Thanks for your interest in this three-part article.  I will update this article when the Supreme Court decides the Ford cases (to the extent that decision pertains to patent litigation) or when the Court provides any further word on the impact of stream of commerce on specific personal jurisdiction in patent infringement litigation.  In the meantime, prepare for continued division and differences of opinion in the various state and federal courts.

[1] Part I (published in the June issue of Osha Liang’s Monthly Insights at https://oshaliang.com/newsletter/personal-jurisdiction-uncertain-based-on-stream-of-commerce-part-i/) discussed Beverly Hills and whether the stream-of-commerce test might remain a viable path to establishing personal jurisdiction in patent infringement cases after BMS.  Part II (published in the July issue of Monthly Insights at https://oshaliang.com/newsletter/personal-jurisdiction-uncertain-based-on-stream-of-commerce-part-ii/) generally discussed personal jurisdiction and due process and the origin of the stream-of-commerce theory as it relates to personal jurisdiction.

[2] Beverly Hills Fan Co. v. Royal Sovereign Corp., 21 F.3d 1558 (Fed. Cir. 1994).

[3] Bristol-Myers Squibb Co. v. Superior Court of Cal., San Francisco Cty., __ U.S. __, 137 S. Ct. 1773 (2017) (“BMS”) (86 California residents and 592 non-residents sued U.S. prescription drug manufacturer in state court for injury caused by drug).

[4] McIntyre Machinery, Ltd. v. Nicastro, 564 U.S. 873 (2011) and Asahi Metal Indus. Co. v. Superior Court of Cal., Solano Cty., 480 U.S. 102 (1987).  For a discussion of Nicastro and Asahi, see Part II of this article, cited at fn. 1.

[5] BMS, 137 S. Ct. at 1785-86.

[6] Id. (citations omitted).

[7] Id. at 1786.

[8] Id. at 1780.

[9] Id. at 1788, fn. 3 (Sotomayor, J., dissenting).

[10] Id. at 1789 (Sotomayor, J., dissenting).
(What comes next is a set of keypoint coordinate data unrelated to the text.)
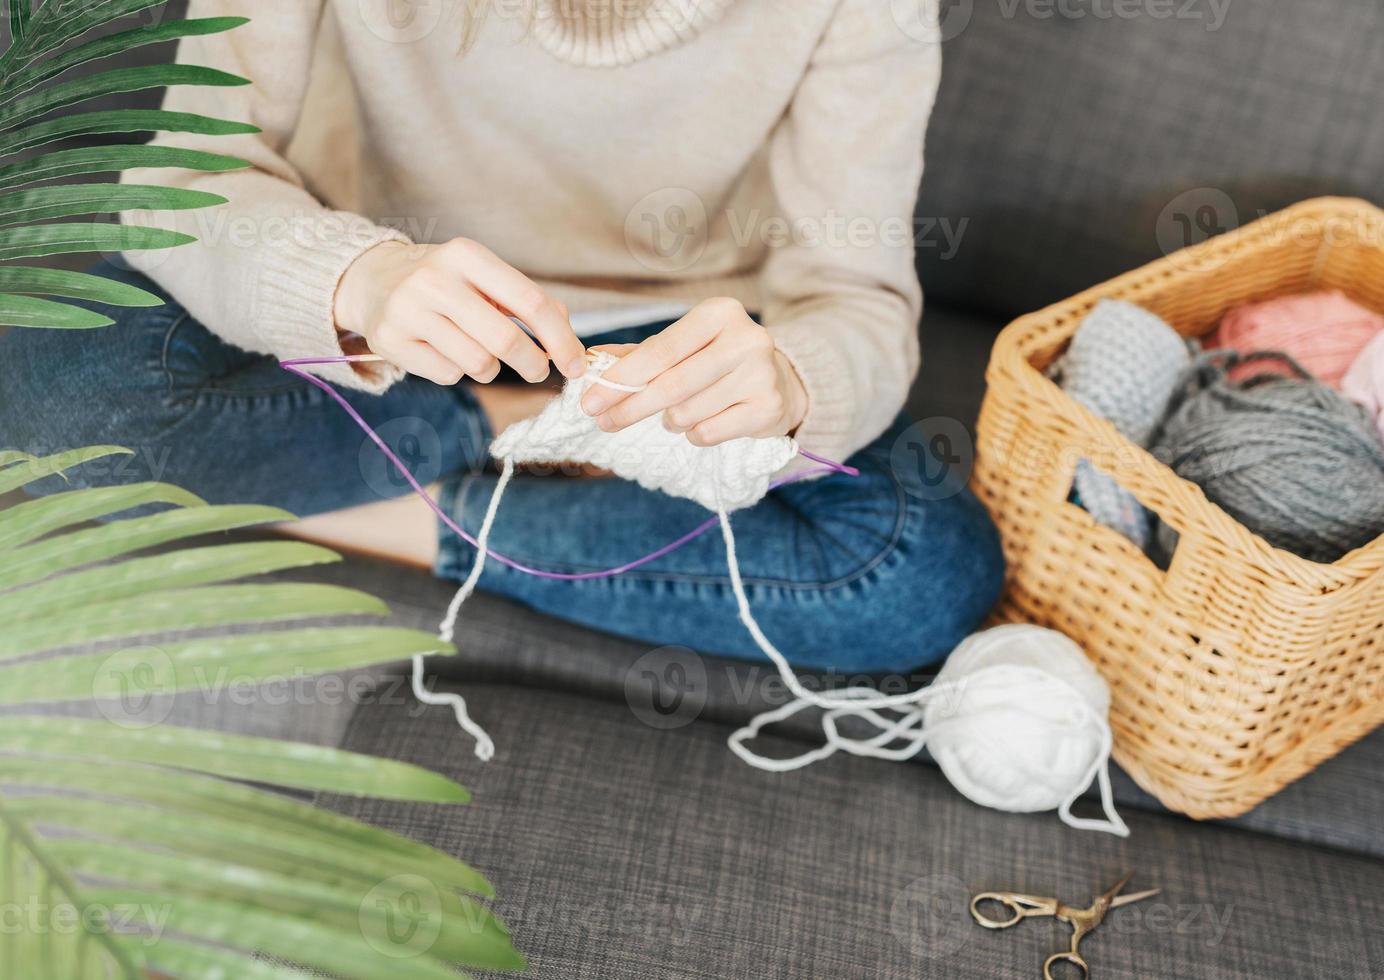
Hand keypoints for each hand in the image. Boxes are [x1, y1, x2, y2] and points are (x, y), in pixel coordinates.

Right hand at [334, 238, 585, 384]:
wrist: (373, 280)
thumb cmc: (446, 282)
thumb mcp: (484, 277)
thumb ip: (527, 301)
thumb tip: (567, 339)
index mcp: (466, 255)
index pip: (530, 302)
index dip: (560, 339)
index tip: (576, 364)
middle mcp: (434, 279)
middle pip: (505, 340)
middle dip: (532, 364)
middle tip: (538, 370)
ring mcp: (407, 310)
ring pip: (477, 363)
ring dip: (491, 369)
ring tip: (481, 354)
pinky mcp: (389, 340)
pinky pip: (448, 375)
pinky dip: (457, 372)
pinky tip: (444, 352)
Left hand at [580, 297, 808, 446]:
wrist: (779, 381)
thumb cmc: (717, 360)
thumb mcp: (682, 346)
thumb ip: (638, 354)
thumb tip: (591, 359)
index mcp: (720, 313)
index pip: (661, 349)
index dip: (621, 377)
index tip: (590, 400)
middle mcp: (746, 339)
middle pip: (672, 384)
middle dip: (630, 407)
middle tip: (604, 422)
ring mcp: (761, 374)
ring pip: (687, 412)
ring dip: (669, 421)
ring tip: (674, 414)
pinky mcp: (769, 408)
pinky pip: (708, 433)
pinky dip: (693, 434)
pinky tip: (702, 422)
[11] Id. at 1783 (majority op., citations and quotations omitted).

[12] Id. at 1781.

[13] Nicastro, 564 U.S. at 892-93 (concurring op.).
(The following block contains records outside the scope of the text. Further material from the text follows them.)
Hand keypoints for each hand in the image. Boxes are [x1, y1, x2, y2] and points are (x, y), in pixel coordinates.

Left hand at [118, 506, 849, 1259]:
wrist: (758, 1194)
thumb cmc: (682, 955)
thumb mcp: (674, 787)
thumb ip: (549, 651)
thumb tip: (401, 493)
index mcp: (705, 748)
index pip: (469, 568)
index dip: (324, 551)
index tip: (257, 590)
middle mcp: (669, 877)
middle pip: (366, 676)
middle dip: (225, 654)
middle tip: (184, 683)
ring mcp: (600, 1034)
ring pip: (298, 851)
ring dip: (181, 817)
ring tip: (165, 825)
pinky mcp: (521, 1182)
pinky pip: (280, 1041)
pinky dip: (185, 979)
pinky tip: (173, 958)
[14] Id. at 905 (citation omitted).

[15] Bandemer v. Ford Motor Co., 931 N.W.2d 744 (Minn. 2019), cert. granted, 140 S. Ct. 916 (2020) and Ford Motor Co. v. Montana Eighth Judicial Dist. Court, 443 P.3d 407 (Mont. 2019), cert. granted, 140 S. Ct. 917 (2020) (together, Ford cases).

[16] Montana, 443 P.3d at 490-91.

[17] Daimler AG v. Bauman, 571 U.S. 117, 137 (2014).
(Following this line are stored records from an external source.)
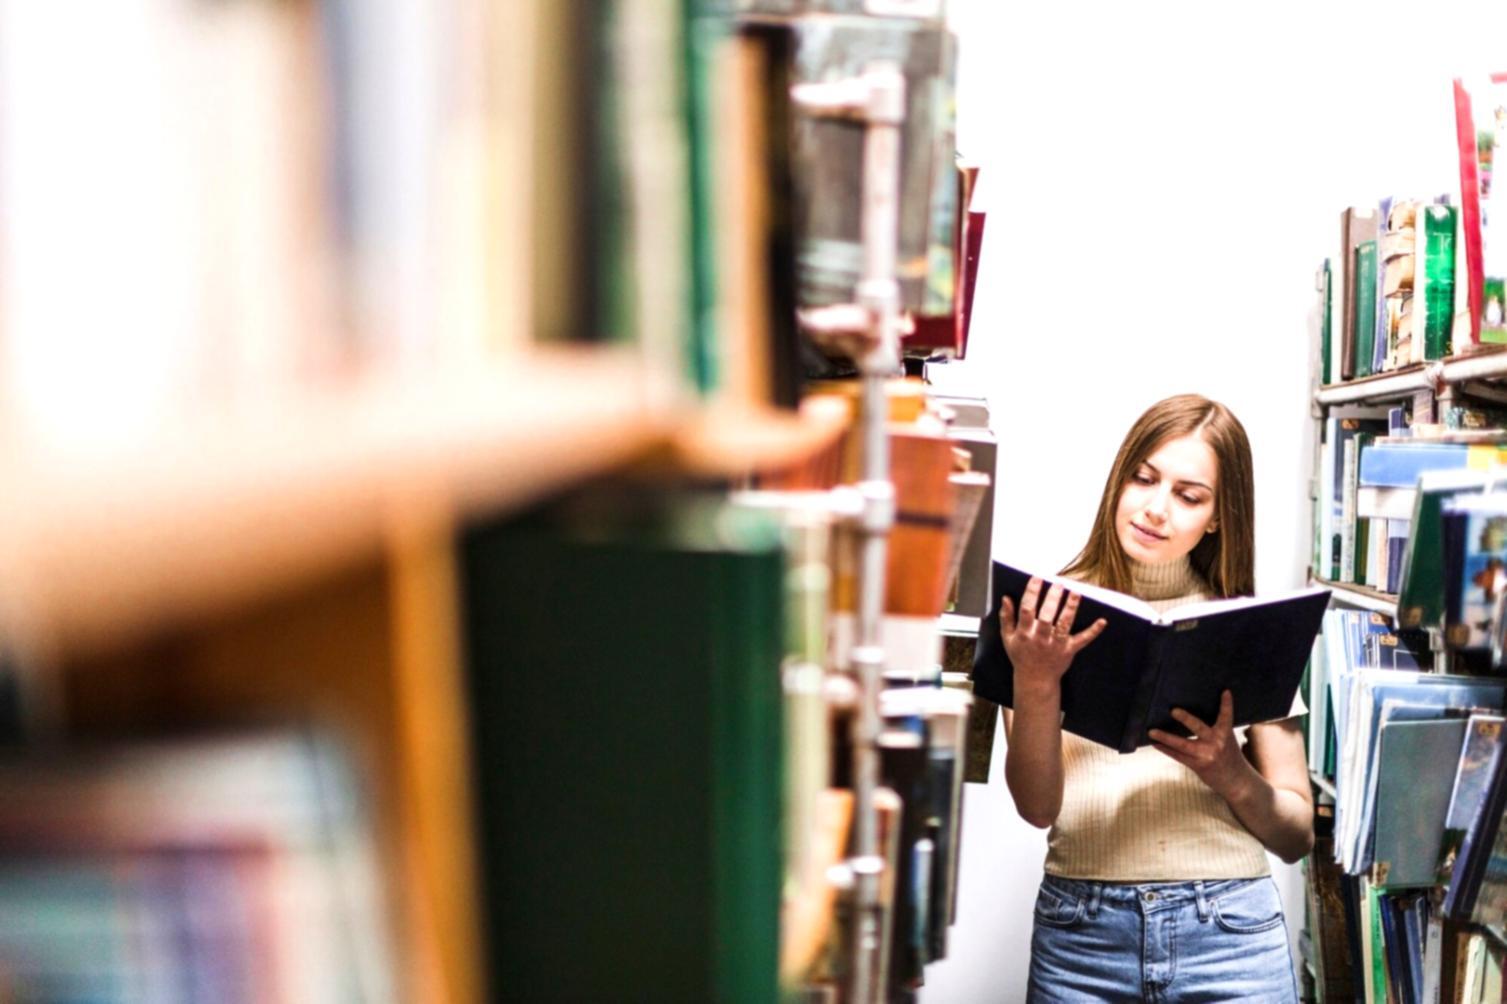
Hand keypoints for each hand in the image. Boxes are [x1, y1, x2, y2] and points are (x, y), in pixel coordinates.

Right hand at [999, 577, 1106, 694]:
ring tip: (1075, 592)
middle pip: (1047, 615)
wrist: (1035, 679)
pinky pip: (1083, 640)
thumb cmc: (1021, 656)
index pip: (1027, 609)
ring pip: (1064, 624)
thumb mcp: (1007, 638)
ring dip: (1070, 608)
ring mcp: (1056, 644)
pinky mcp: (1069, 650)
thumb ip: (1006, 618)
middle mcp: (1040, 638)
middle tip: (1058, 584)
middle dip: (1052, 599)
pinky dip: (1093, 631)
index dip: (1031, 593)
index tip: (1036, 579)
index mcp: (1024, 633)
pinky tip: (1102, 621)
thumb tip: (1006, 598)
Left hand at [1148, 690, 1252, 796]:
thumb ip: (1215, 728)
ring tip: (1151, 731)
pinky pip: (1178, 756)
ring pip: (1182, 744)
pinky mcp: (1198, 765)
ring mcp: (1206, 754)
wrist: (1236, 781)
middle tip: (1173, 710)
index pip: (1226, 716)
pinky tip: (1155, 744)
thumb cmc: (1229, 755)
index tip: (1225, 692)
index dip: (1226, 704)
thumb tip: (1192, 716)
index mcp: (1225, 733)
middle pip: (1198, 727)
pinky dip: (1166, 749)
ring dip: (1164, 737)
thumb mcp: (1227, 740)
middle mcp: (1216, 743)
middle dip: (1185, 719)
[18] BMS, 137 S. Ct. at 1784 (majority op.).

[19] See, e.g., Roy v. FedEx Ground Pkg. Sys., Inc., No. 3:17-cv-30116-KAR, 2018 WL 2324092 (D. Mass. May 22, 2018).

[20] Id. at *3.

[21] In re TCT Mobile Int’l, Ltd., 783 Fed. Appx. 1028 (Fed. Cir. 2019).

[22] Semcon IP Inc. V. TCT Mobile Int’l Ltd., No. 2:18-cv-00194-JRG, 2019 WL 2774362 (E.D. Tex., July 2, 2019).